He found the perfect design algorithm: a comfortable elegance. Jean-Marie Massaud is a renowned French architect and designer with an unforgettable signature: a sophisticated ease which is clear in every piece of art he creates. A versatile talent, Massaud has been working on a variety of projects from a chair to a new stadium for Guadalajara, in Mexico, to a car. His portfolio is full of International successful brands like Axor, Cassina, Poliform, Toyota and MDF Italia. A restless thinker and maker his first approach to a project is more focused on the feeling and the experience a product can deliver. This is the reason why his works are a light synthesis among pleasure and environmental responsibility, individual and collective needs, economic requests and industrial efficiency. While he is working on a new chair for the last edition of Salone del Mobile in Milano (April 2016) he took time off to reply to our questions about the Flow chair, his role models and inspirations.
D: How did you come up with the idea of the Flow?
JM: Flow is not a simple chair. It represents the ambition of designing a chair that matches personality and context of each user. I created a system composed by a shell ergonomically mounted on different types of legs (heritage wood, modern aluminum, steel). The seat can be filled with a duvet for a better comfort. The elegance of Flow embodies different personalities based on the environment it is placed in: it can be intimate and warm in a living room, professional and efficient if used in an office. Since its debut in 2009, Flow has been the first chair to provide a domestic ease to a work environment. After its launch we have seen a number of similar products flourishing on the market, copying the style and the approach to that particular comfort.
D: What was your inspiration?
JM: Flow is the synthesis of many chairs that caught my attention. From the more traditional wood to the most iconic and modern ones to those of Eero Saarinen, the famous Finnish-American architect and industrial designer, who was able to deliver a relaxing experience through upholstery chairs.
D: Who are your role models in the design industry? Those who have been crucial in your training?
Within the design industry my role models are Charles and Ray Eames for their intelligence, elegance and style. Achille Castiglioni for his smart and unusual gaze, Philippe Starck for his eclecticism, Antonio Citterio for his accuracy. Many people have been crucial in my training like Leonardo Da Vinci, whose works have had a great impact on my whole idea of creativity and creation when I was a child and Thomas Edison, a unique inventor. More recently, I should say, Steve Jobs for broadening the vision of design as a way of shaping a message and the identity of a whole company.
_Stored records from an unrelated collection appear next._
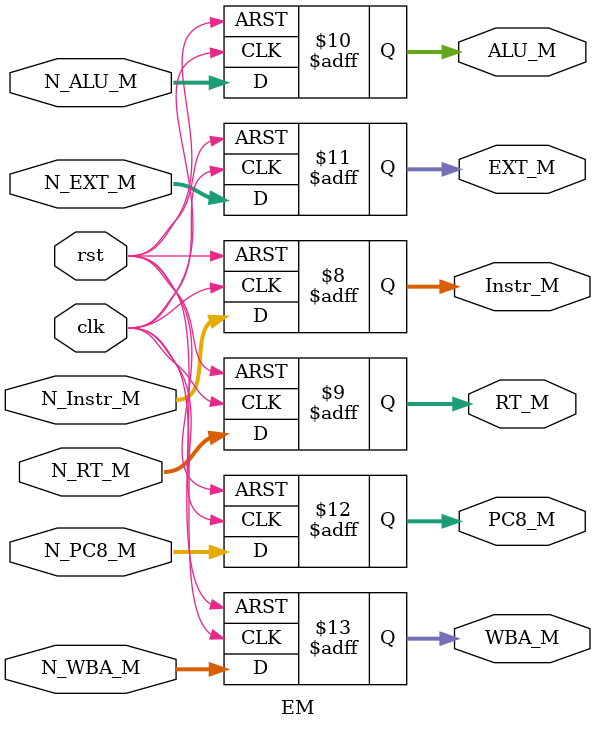
<source format=v>
module EM(
	input clk,
	input rst,
	input [31:0] N_Instr_M,
	input [31:0] N_RT_M,
	input [31:0] N_ALU_M,
	input [31:0] N_EXT_M,
	input [31:0] N_PC8_M,
	input [4:0] N_WBA_M,
	output reg [31:0] Instr_M = 0,
	output reg [31:0] RT_M = 0,
	output reg [31:0] ALU_M = 0,
	output reg [31:0] EXT_M = 0,
	output reg [31:0] PC8_M = 0,
	output reg [4:0] WBA_M = 0
);  

always @(posedge clk,posedge rst) begin
	if (rst) begin
		Instr_M = 0;
		RT_M = 0;
		ALU_M = 0;
		EXT_M = 0;
		PC8_M = 0;
		WBA_M = 0;
	end
	else begin
		Instr_M = N_Instr_M;
		RT_M = N_RT_M;
		ALU_M = N_ALU_M;
		EXT_M = N_EXT_M;
		PC8_M = N_PC8_M;
		WBA_M = N_WBA_M;
	end
end
endmodule
</source>
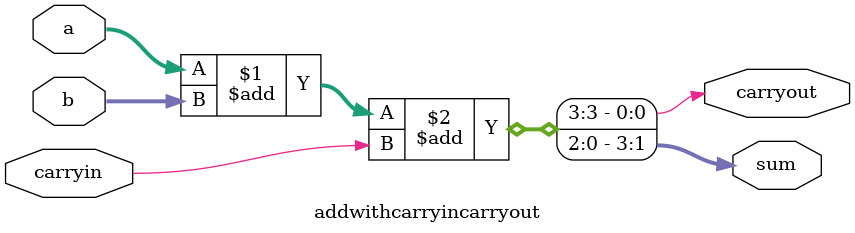
<source format=v>
module addwithcarryincarryout(a,b,carryin,carryout,sum);
  parameter numbits=3;
  input [numbits:1] a,b;
  input carryin;
  output carryout;
  output[numbits:1] sum;
  assign {carryout,sum} =a+b+carryin;
endmodule


</source>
D: When you have to start a new project, what do you do?
JM: I work all day lying down in search for an inspiration. I try to immerse myself into the quality of the experience that this new project should offer. At the beginning my focus is more about the feeling, the sensation and the intuition of what kind of experience the project should deliver.
D: Are you working on a new project for MDF Italia right now?
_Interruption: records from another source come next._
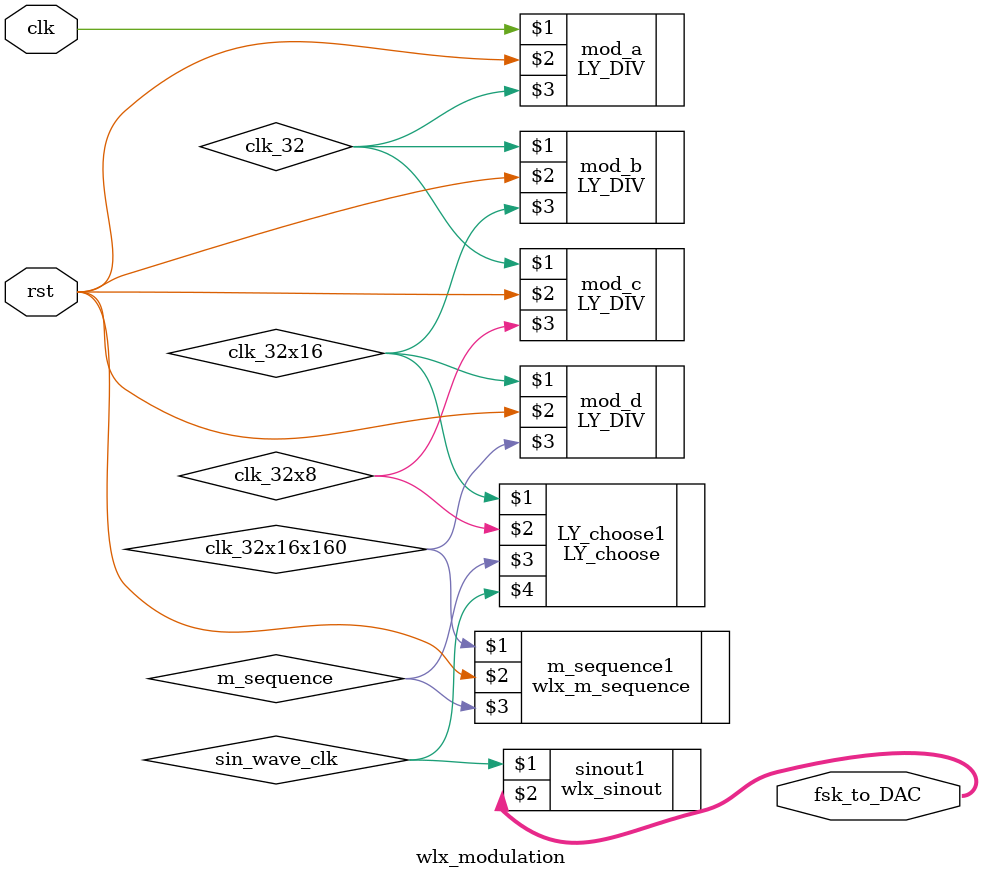
<source format=v>
module wlx_modulation(clk,			//输入32.768MHZ
					       rst,			//复位按键
							 fsk_to_DAC); //输出到DAC的信号
	input  clk;
	input  rst;
	output [7:0]fsk_to_DAC;
	wire   [7:0]fsk_to_DAC;
	reg    [7:0]count;
	wire    sin_wave_clk;
	
	wire clk_32,clk_32x16,clk_32x8,clk_32x16x160;
	LY_DIV#(32)  	  mod_a(clk,rst,clk_32); 
	LY_DIV#(16) 	  mod_b(clk_32,rst,clk_32x16); 	
	LY_DIV#(8)  	  mod_c(clk_32,rst,clk_32x8);
	LY_DIV#(160)     mod_d(clk_32x16,rst,clk_32x16x160); 	
	wlx_m_sequence   m_sequence1(clk_32x16x160,rst,m_sequence);
	LY_choose        LY_choose1(clk_32x16,clk_32x8,m_sequence,sin_wave_clk);
	wlx_sinout       sinout1(sin_wave_clk,fsk_to_DAC);
	
endmodule

	
	
	
	
</source>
JM: On April we will launch a new chair system similar to Flow. It will be more accessible in terms of price through the use of more industrial technologies.
D: What’s design for you?
JM: It is the art of thinking and improving the quality of life by offering goods and services that give us the freedom from our daily routine. It is a progressive discipline that aims to do more with less. On this purpose it is necessary to have a vision that is both global and synthetic. It is important to learn and understand the contexts of the project, identifying the issues, defining ambitions and ways to realize it. Design is a solution provider and not a problem solver.